> [WHAT THE EXERCISE ASKS]:
Please repeat, from the entries that follow, the lines from the one containing "Rendered at 1500 by 1125 pixels." through the one containing "Identify the document" exactly, adding nothing.

> [INFORMATION SUPPLIED]:
---*---

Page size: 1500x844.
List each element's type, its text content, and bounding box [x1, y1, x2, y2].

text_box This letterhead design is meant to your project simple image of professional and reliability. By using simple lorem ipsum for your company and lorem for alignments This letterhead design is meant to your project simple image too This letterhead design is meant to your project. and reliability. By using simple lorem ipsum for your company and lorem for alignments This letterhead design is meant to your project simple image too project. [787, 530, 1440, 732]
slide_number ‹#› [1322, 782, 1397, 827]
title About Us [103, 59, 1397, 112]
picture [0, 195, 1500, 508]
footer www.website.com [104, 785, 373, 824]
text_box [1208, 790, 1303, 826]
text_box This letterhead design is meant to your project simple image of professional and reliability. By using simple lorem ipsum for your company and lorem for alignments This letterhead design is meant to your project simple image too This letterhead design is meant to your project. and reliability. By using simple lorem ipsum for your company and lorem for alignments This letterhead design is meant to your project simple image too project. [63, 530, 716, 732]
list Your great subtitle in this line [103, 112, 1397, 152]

---*---

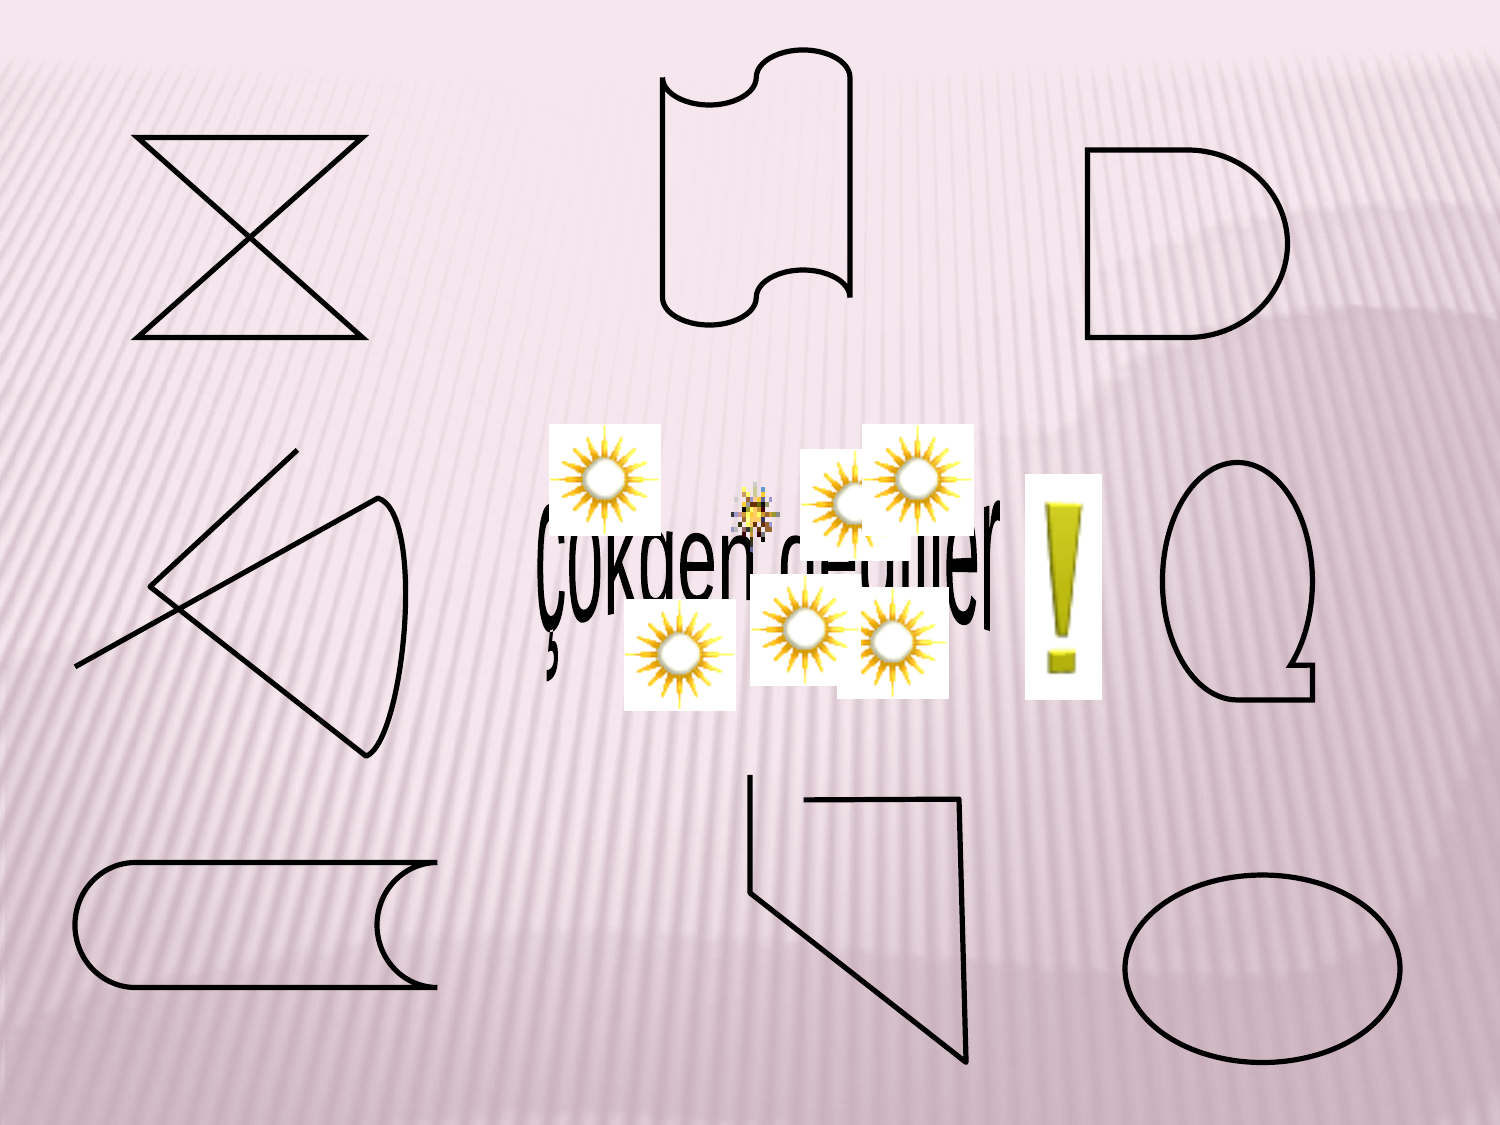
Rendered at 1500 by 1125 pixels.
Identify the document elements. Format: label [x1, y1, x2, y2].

---*---

> [YOUR SOLUTION]:
Rendered at 1500 by 1125 pixels.
Identify the document elements. Format: label [x1, y1, x2, y2].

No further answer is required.